Copy the listing word for word, from its first line through the line containing "kingdom: Chromista", inclusive.

Items from a dataset:
>>>>>

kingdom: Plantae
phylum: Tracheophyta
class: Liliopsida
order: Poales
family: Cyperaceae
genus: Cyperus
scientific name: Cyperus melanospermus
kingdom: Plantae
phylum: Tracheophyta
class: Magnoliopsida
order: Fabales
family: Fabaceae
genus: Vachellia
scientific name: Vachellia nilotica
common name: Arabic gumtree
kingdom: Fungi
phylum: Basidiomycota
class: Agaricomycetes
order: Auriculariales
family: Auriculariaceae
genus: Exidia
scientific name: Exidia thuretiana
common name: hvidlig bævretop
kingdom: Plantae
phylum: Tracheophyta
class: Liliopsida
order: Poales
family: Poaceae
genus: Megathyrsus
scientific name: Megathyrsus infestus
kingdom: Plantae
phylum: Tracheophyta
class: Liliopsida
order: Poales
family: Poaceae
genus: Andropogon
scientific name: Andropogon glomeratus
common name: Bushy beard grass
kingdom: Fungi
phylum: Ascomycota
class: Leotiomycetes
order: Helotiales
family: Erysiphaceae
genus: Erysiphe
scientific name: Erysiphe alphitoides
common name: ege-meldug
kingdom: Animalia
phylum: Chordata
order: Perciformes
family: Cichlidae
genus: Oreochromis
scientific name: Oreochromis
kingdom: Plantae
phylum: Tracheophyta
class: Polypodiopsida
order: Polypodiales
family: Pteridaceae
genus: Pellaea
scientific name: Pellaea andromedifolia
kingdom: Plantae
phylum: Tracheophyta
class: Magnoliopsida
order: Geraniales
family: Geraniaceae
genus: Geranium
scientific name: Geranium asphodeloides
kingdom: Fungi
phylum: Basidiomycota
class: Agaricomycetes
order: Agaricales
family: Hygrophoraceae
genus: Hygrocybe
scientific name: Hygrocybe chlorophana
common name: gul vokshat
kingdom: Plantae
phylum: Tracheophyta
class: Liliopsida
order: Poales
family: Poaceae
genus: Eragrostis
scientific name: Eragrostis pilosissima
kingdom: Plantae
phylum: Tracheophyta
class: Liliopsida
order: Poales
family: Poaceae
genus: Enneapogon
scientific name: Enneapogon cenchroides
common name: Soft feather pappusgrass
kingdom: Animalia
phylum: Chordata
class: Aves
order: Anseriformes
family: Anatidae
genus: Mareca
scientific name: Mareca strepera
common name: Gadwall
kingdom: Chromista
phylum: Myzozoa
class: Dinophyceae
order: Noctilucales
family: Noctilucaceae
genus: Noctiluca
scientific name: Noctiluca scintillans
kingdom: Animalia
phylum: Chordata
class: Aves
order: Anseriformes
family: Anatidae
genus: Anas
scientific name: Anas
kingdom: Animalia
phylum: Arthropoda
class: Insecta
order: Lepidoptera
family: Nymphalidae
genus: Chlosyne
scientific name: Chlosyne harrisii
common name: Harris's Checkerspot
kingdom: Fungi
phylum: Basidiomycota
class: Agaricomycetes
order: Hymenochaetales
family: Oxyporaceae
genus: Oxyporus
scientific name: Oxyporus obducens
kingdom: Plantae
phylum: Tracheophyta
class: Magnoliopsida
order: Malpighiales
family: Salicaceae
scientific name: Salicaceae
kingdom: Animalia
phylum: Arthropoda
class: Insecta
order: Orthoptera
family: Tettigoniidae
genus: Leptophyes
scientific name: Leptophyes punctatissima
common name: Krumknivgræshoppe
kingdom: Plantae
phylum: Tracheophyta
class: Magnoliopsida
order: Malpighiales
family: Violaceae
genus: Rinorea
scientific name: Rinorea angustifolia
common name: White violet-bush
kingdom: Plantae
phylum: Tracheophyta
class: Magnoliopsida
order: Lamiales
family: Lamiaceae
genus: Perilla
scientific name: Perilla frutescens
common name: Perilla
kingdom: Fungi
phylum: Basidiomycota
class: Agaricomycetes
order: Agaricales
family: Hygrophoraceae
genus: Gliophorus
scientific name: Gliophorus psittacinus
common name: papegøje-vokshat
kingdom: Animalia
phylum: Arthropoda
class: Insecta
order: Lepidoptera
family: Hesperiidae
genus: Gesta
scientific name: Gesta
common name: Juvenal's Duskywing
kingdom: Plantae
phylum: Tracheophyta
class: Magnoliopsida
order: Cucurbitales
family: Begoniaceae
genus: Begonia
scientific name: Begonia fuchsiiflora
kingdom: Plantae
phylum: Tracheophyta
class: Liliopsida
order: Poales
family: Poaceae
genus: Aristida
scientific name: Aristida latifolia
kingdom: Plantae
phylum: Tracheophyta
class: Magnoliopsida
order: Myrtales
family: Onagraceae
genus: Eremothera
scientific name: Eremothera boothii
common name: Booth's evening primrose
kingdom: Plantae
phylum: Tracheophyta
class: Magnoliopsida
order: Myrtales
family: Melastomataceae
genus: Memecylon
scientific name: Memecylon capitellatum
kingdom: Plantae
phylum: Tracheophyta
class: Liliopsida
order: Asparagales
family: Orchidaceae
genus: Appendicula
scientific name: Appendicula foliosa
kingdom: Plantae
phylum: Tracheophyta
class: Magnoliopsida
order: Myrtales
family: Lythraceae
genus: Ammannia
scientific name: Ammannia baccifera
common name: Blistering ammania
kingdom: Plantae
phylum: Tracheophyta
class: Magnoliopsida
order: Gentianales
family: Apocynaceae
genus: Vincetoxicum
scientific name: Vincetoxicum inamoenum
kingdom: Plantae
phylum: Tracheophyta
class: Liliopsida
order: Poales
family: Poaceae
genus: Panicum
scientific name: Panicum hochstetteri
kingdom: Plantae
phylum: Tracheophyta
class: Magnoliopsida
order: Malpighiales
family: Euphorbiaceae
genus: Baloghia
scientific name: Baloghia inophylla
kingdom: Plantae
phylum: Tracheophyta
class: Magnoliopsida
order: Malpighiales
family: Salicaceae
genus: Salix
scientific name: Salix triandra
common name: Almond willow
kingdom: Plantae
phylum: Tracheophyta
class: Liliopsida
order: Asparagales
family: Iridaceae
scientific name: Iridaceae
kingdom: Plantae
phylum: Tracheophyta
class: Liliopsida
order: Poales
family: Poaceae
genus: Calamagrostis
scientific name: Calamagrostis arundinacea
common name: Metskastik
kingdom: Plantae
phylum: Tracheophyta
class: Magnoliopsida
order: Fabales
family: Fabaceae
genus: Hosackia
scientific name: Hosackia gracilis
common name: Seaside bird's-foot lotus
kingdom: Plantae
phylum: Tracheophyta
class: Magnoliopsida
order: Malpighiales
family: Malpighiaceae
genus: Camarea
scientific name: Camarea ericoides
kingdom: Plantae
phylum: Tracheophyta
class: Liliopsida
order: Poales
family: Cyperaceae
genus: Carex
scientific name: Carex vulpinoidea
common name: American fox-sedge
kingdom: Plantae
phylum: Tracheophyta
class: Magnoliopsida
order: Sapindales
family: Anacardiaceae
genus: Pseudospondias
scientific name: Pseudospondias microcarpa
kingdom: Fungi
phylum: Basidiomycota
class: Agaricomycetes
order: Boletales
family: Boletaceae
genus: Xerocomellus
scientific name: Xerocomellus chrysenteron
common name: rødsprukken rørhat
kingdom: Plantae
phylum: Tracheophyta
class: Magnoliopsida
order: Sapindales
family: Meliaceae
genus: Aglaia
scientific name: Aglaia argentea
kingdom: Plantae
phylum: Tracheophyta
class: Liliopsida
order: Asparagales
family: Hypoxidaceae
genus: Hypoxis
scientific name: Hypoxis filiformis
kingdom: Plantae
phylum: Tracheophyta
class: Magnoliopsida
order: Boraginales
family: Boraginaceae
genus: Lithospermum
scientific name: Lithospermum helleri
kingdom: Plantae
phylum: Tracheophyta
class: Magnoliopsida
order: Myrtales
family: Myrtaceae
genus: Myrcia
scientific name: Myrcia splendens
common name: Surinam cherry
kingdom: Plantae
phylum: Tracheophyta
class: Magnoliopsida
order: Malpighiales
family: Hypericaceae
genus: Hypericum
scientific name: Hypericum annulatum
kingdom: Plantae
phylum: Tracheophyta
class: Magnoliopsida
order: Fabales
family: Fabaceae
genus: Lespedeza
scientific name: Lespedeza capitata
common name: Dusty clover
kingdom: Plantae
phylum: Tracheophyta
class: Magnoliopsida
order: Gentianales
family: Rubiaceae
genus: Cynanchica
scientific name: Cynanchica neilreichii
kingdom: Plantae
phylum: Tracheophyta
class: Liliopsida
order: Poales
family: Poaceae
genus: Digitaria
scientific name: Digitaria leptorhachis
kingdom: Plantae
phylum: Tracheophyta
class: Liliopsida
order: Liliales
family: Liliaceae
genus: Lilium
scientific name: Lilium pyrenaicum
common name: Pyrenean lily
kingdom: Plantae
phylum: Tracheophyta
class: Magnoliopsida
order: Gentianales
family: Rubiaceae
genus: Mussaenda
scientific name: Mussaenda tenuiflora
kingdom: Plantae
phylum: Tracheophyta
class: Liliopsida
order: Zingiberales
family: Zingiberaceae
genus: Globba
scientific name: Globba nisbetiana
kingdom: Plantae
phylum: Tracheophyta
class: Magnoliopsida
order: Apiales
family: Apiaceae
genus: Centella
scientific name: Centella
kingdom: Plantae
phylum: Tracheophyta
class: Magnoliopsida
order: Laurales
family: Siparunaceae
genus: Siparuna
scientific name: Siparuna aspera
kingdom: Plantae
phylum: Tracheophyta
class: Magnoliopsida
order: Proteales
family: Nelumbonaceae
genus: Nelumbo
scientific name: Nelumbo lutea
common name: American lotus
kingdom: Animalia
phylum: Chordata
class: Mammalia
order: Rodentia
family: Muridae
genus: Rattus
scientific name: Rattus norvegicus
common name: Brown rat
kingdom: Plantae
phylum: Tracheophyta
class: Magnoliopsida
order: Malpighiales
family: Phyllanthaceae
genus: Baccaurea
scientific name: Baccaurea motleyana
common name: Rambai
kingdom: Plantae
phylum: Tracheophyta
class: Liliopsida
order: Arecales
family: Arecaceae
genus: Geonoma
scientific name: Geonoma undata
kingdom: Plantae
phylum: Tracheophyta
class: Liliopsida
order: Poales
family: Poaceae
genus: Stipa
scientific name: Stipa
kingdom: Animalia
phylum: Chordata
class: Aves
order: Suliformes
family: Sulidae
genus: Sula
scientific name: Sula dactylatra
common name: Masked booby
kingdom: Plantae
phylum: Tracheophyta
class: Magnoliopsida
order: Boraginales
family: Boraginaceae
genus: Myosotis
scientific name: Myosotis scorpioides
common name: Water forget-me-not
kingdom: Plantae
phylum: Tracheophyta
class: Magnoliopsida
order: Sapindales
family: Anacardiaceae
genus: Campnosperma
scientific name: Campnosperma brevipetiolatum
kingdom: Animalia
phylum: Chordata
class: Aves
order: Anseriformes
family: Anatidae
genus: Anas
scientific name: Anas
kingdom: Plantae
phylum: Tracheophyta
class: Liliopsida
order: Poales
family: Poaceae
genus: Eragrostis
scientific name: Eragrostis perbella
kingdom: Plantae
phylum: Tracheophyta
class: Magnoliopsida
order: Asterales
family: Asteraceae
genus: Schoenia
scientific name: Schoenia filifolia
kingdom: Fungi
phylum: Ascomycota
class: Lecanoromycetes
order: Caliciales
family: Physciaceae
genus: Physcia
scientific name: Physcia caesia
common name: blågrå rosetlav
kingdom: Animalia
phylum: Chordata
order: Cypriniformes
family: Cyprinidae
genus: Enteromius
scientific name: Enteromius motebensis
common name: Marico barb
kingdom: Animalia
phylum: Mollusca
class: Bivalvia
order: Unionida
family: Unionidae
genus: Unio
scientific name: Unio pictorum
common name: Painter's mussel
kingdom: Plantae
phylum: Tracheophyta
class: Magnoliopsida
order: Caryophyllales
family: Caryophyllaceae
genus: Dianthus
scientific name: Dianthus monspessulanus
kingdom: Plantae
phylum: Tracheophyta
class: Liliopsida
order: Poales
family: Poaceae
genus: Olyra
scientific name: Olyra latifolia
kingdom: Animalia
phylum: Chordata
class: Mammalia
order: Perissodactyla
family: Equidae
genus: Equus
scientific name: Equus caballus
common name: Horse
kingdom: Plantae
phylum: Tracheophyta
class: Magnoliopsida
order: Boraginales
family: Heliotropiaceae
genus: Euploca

<<<<<

• **Output below**:
kingdom: Plantae
phylum: Tracheophyta
class: Liliopsida
order: Poales
family: Cyperaceae
genus: Cyperus
scientific name: Cyperus melanospermus
kingdom: Plantae
phylum: Tracheophyta
class: Magnoliopsida
order: Fabales
family: Fabaceae
genus: Vachellia
scientific name: Vachellia nilotica
common name: Arabic gumtree
kingdom: Fungi
phylum: Basidiomycota
class: Agaricomycetes
order: Auriculariales
family: Auriculariaceae
genus: Exidia
scientific name: Exidia thuretiana
common name: hvidlig bævretop
kingdom: Plantae
phylum: Tracheophyta
class: Liliopsida
order: Poales
family: Poaceae
genus: Megathyrsus
scientific name: Megathyrsus infestus
kingdom: Plantae
phylum: Tracheophyta
class: Liliopsida
order: Poales
family: Poaceae
genus: Andropogon
scientific name: Andropogon glomeratus
common name: Bushy beard grass
kingdom: Fungi
phylum: Ascomycota
class: Leotiomycetes
order: Helotiales
family: Erysiphaceae
genus: Erysiphe
scientific name: Erysiphe alphitoides
common name: ege-meldug
kingdom: Animalia
phylum: Chordata
order: Perciformes
family: Cichlidae
genus: Oreochromis
scientific name: Oreochromis
kingdom: Plantae
phylum: Tracheophyta
class: Polypodiopsida
order: Polypodiales
family: Pteridaceae
genus: Pellaea
scientific name: Pellaea andromedifolia
kingdom: Plantae
phylum: Tracheophyta
class: Magnoliopsida
order: Geraniales
family: Geraniaceae
genus: Geranium
scientific name: Geranium asphodeloides
kingdom: Fungi
phylum: Basidiomycota
class: Agaricomycetes
order: Agaricales
family: Hygrophoraceae
genus: Hygrocybe
scientific name: Hygrocybe chlorophana
common name: gul vokshat
kingdom: Plantae
phylum: Tracheophyta
class: Liliopsida
order: Poales
family: Poaceae
genus: Eragrostis
scientific name: Eragrostis pilosissima
kingdom: Plantae
phylum: Tracheophyta
class: Liliopsida
order: Poales
family: Poaceae
genus: Enneapogon
scientific name: Enneapogon cenchroides
common name: Soft feather pappusgrass
kingdom: Animalia
phylum: Chordata
class: Aves
order: Anseriformes
family: Anatidae
genus: Mareca
scientific name: Mareca strepera
common name: Gadwall
kingdom: Chromista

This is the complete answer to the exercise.